[Text Boundary: Start]

Must be some nice toilet you have that only requires a gallon. Tree hugging bastard.


----------



## Xander (Mar 20, 2007)

Maybe their sound quality would improve if they plugged that black cable in all the way...


----------



## chad (Jun 30, 2005)

Xander said:


> Maybe their sound quality would improve if they plugged that black cable in all the way...


Well done! Good eyes.


----------



## CHH777 (Apr 20, 2006)

Wow, stupidity truly knows no bounds.


----------



## chuyler1 (Apr 10, 2006)

I find if I put cat litter boxes in each corner of my listening room the odor and presence of feces helps with standing waves. I find the 20-50Hz region much cleaner. I even tried placing bags of used cat litter on the rear deck of my car. It works great. The effect intensifies on a hot sunny day if you leave the windows closed.


----------



## SQHEAD (Mar 15, 2005)

finebar4 said:


> Do yourself a favor and read the white paper. I am still in a deep state of shock, awe, and bewilderment.
> 
> http://www.machinadynamica.com/index.html


Yes the white paper is a good read.....it explains all to those that may have doubt about the magic mushrooms...err I mean crystals, pebbles, whatever


----------



## Dillyyo (Feb 15, 2008)

finebar4 said:


> Do yourself a favor and read the white paper. I am still in a deep state of shock, awe, and bewilderment.
> 
> http://www.machinadynamica.com/index.html


I am going to see if I can write a white paper on my new product....sticks that make your speakers more dampened. Keep in my my credentials are certainly worthy as my undergrad thesis was: 'How the accelerated rate of anal methane gas excretion, through the dynamic process of flagellation, can lead to euphoric states on mind in low atmospheric pressure environments"

And they are only $199.95 per bundle!


----------

[Text Boundary: End]
[Extracted data Boundary: Start]

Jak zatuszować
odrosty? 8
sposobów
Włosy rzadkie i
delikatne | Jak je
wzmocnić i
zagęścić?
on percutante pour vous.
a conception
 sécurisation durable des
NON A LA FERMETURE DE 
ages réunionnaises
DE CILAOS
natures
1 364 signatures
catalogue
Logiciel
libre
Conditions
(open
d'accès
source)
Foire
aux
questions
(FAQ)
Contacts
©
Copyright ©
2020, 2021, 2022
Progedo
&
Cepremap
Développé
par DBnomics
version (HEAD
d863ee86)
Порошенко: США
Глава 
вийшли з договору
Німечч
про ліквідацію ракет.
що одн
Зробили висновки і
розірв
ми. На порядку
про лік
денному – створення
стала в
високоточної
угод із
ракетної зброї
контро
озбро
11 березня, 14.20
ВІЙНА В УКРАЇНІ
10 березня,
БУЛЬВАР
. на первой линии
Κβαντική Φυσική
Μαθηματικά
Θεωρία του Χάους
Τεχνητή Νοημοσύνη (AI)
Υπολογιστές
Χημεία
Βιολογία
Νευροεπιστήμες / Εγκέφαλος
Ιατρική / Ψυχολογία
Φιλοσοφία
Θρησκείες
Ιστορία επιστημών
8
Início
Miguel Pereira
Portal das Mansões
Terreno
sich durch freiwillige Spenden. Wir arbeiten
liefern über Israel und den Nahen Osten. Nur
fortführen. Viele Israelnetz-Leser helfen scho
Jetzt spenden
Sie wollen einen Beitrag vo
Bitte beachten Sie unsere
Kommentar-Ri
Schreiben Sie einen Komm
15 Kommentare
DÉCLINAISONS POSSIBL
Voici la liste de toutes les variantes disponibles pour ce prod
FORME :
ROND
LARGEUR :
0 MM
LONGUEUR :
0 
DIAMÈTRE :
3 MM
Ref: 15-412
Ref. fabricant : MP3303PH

[Extracted data Boundary: End]

• Task objective
Reproduce the passage of the forum thread starting at "I am going to" and ending at "only $199.95 per bundle!", substituting "pack" for "bundle".

• Expected answer
I am going to see if I can write a white paper on my new product....sticks that make your speakers more dampened. Keep in my my credentials are certainly worthy as my undergrad thesis was: 'How the accelerated rate of anal methane gas excretion, through the dynamic process of flagellation, can lead to euphoric states on mind in low atmospheric pressure environments"

And they are only $199.95 per pack!